| Extracted information |
■ ■ ■ ■
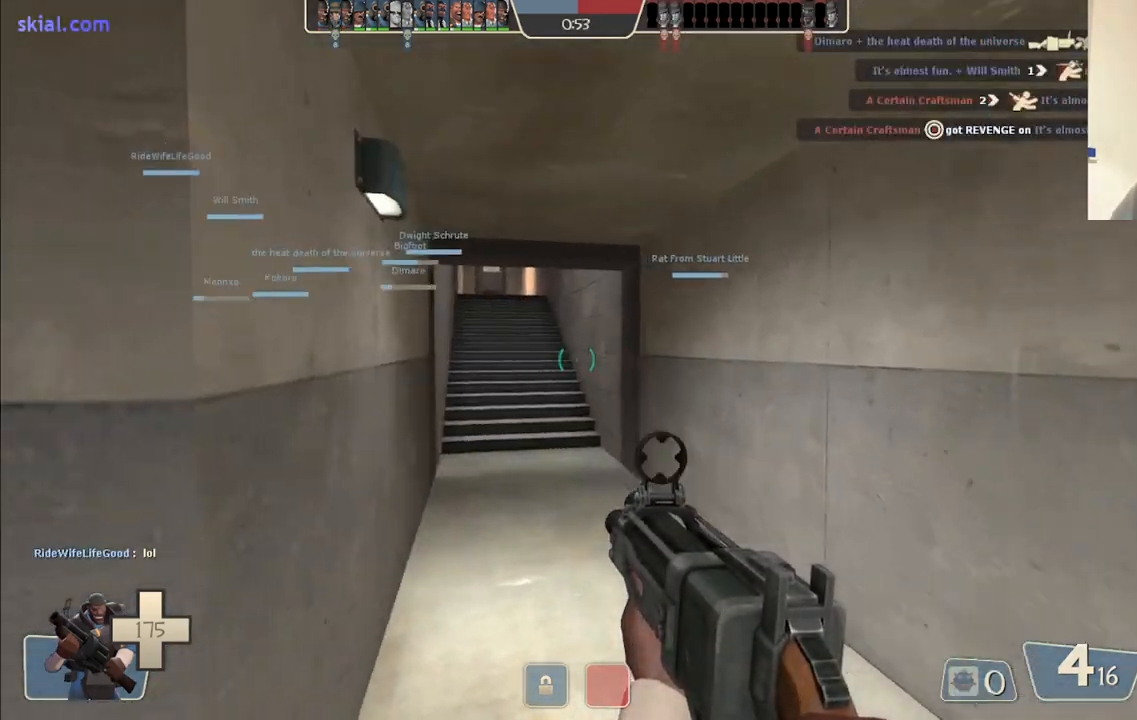
{"buttons": [], "left_stick": "up", "right_stick": "center", "events": [[50, "right_stick", "center"], [183, "SQUARE", "down"], [250, "SQUARE", "up"], [333, "SQUARE", "down"], [433, "SQUARE", "up"]]}
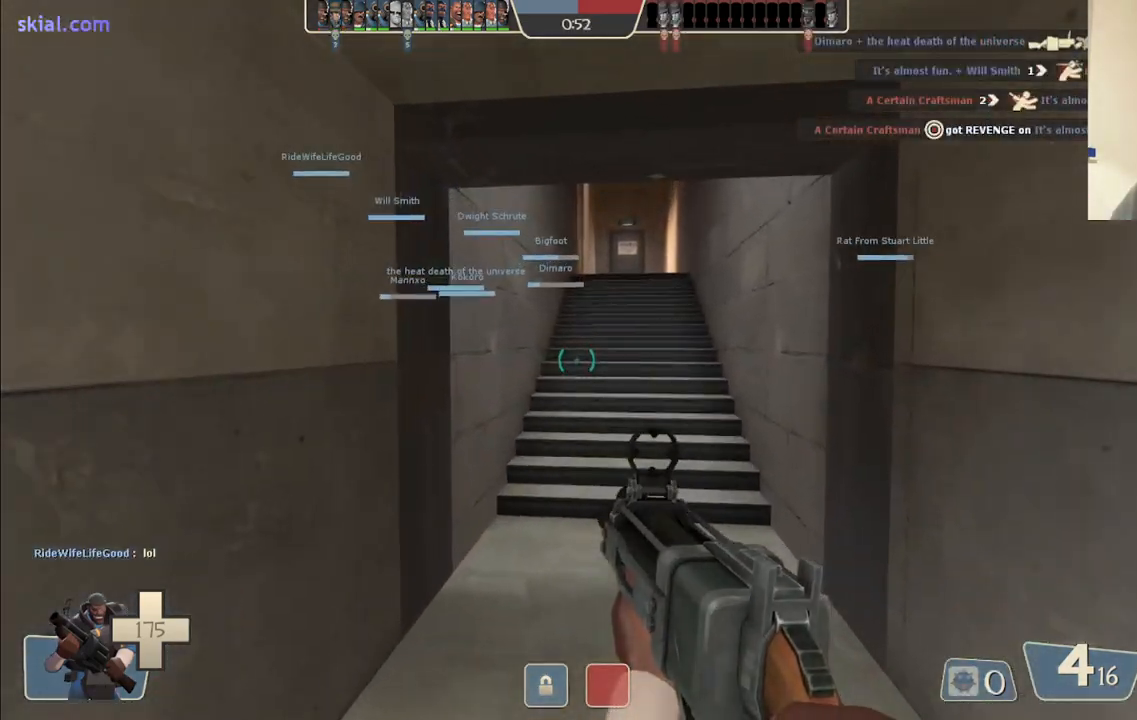
{"buttons": [], "left_stick": "up", "right_stick": "center", "events": [[300, "SQUARE", "down"], [383, "SQUARE", "up"]]}
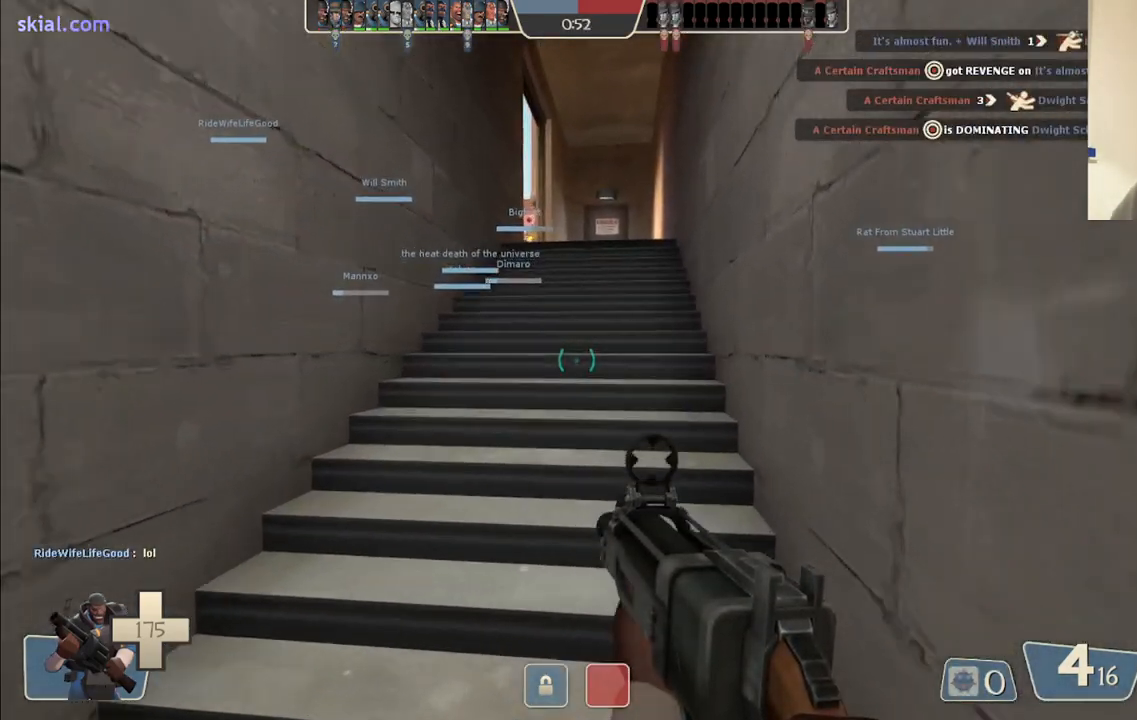
{"buttons": [], "left_stick": "up", "right_stick": "center", "events": [[250, "right_stick", "left"], [367, "right_stick", "center"]]}
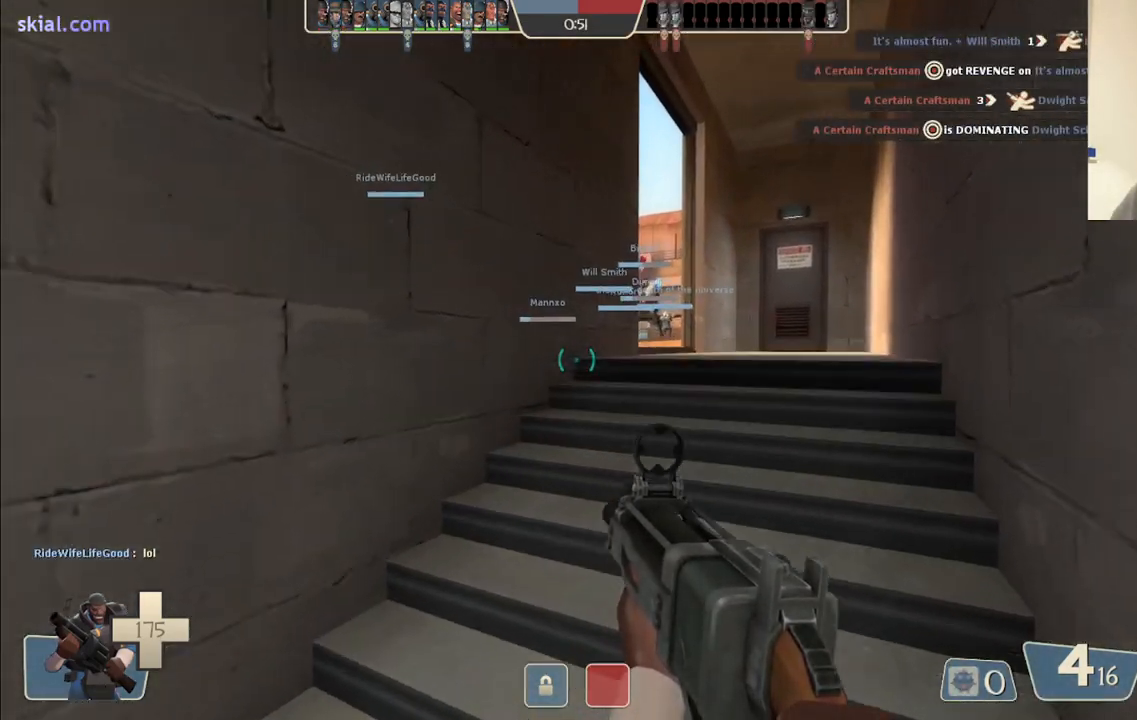
{"buttons": [], "left_stick": "up", "right_stick": "center", "events": [[50, "SQUARE", "down"], [133, "SQUARE", "up"], [217, "SQUARE", "down"], [300, "SQUARE", "up"]]}
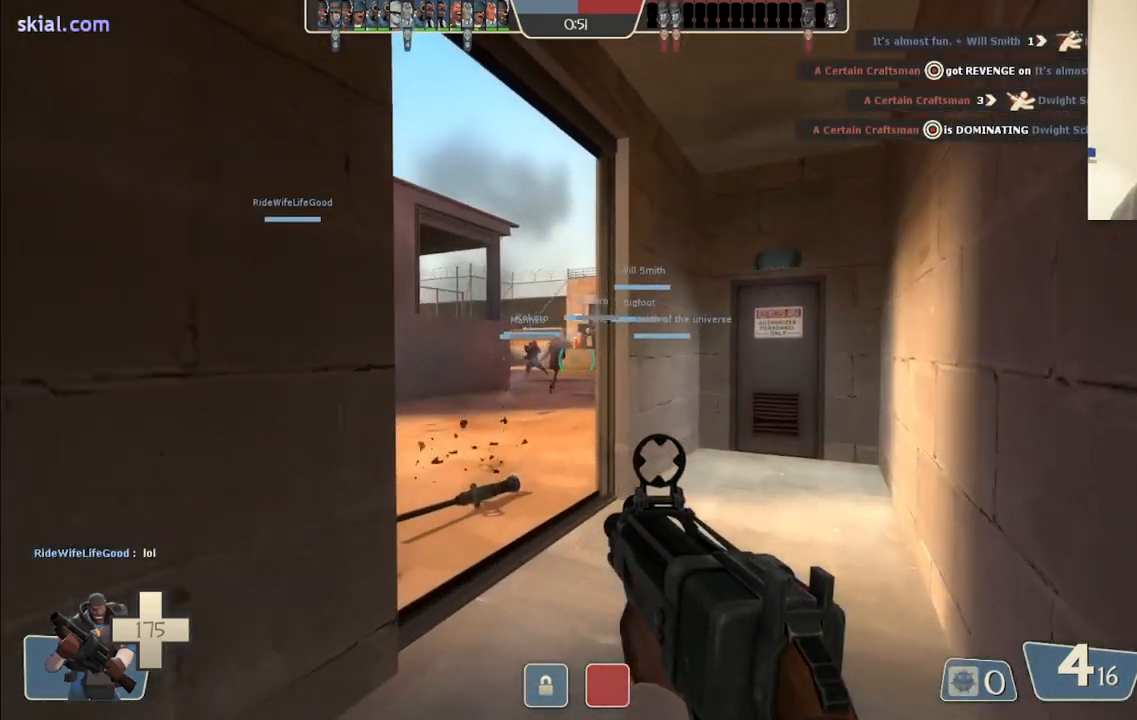
{"buttons": [], "left_stick": "up-left", "right_stick": "center", "events": [[250, "left_stick", "up-left"]]}
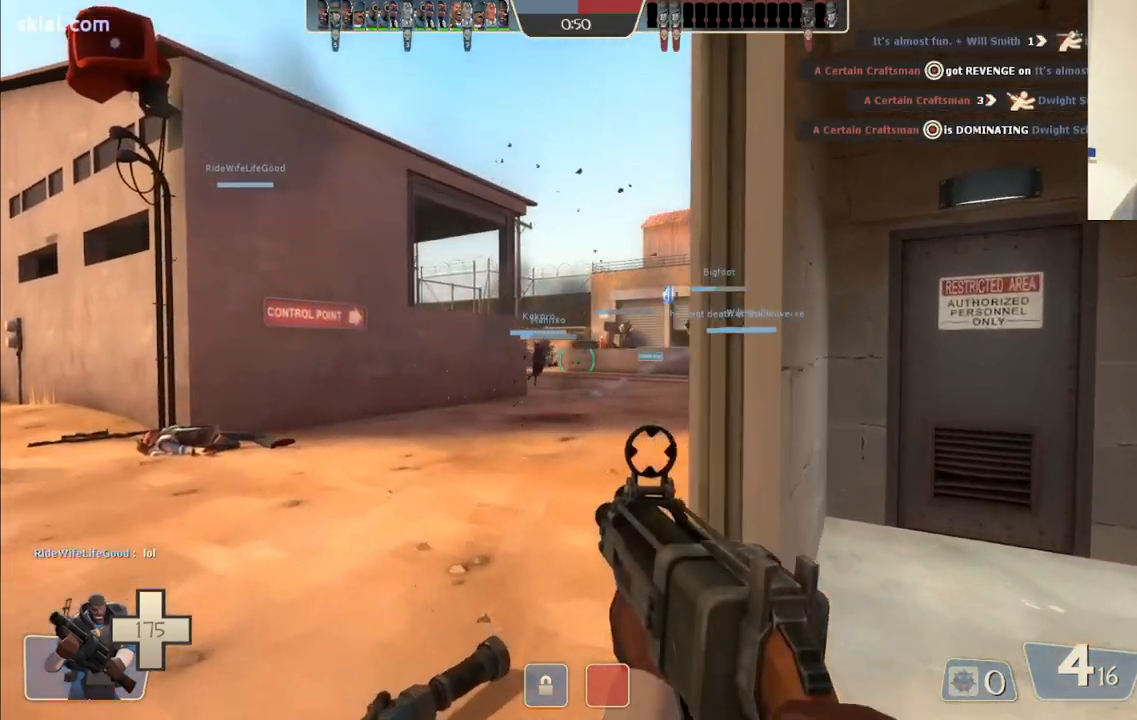
{"buttons": ["R2"], "left_stick": "up-left", "right_stick": "center", "events": [[150, "right_stick", "right"], [200, "R2", "down"], [233, "right_stick", "center"]]}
■ ■ ■ ■
Which lines of the records above contain the word "SQUARE"? Copy each of them.

| Result for this task |
{"buttons": [], "left_stick": "up", "right_stick": "center", "events": [[50, "right_stick", "center"], [183, "SQUARE", "down"], [250, "SQUARE", "up"], [333, "SQUARE", "down"], [433, "SQUARE", "up"]]}
{"buttons": [], "left_stick": "up", "right_stick": "center", "events": [[300, "SQUARE", "down"], [383, "SQUARE", "up"]]}
{"buttons": [], "left_stick": "up", "right_stick": "center", "events": [[50, "SQUARE", "down"], [133, "SQUARE", "up"], [217, "SQUARE", "down"], [300, "SQUARE", "up"]]}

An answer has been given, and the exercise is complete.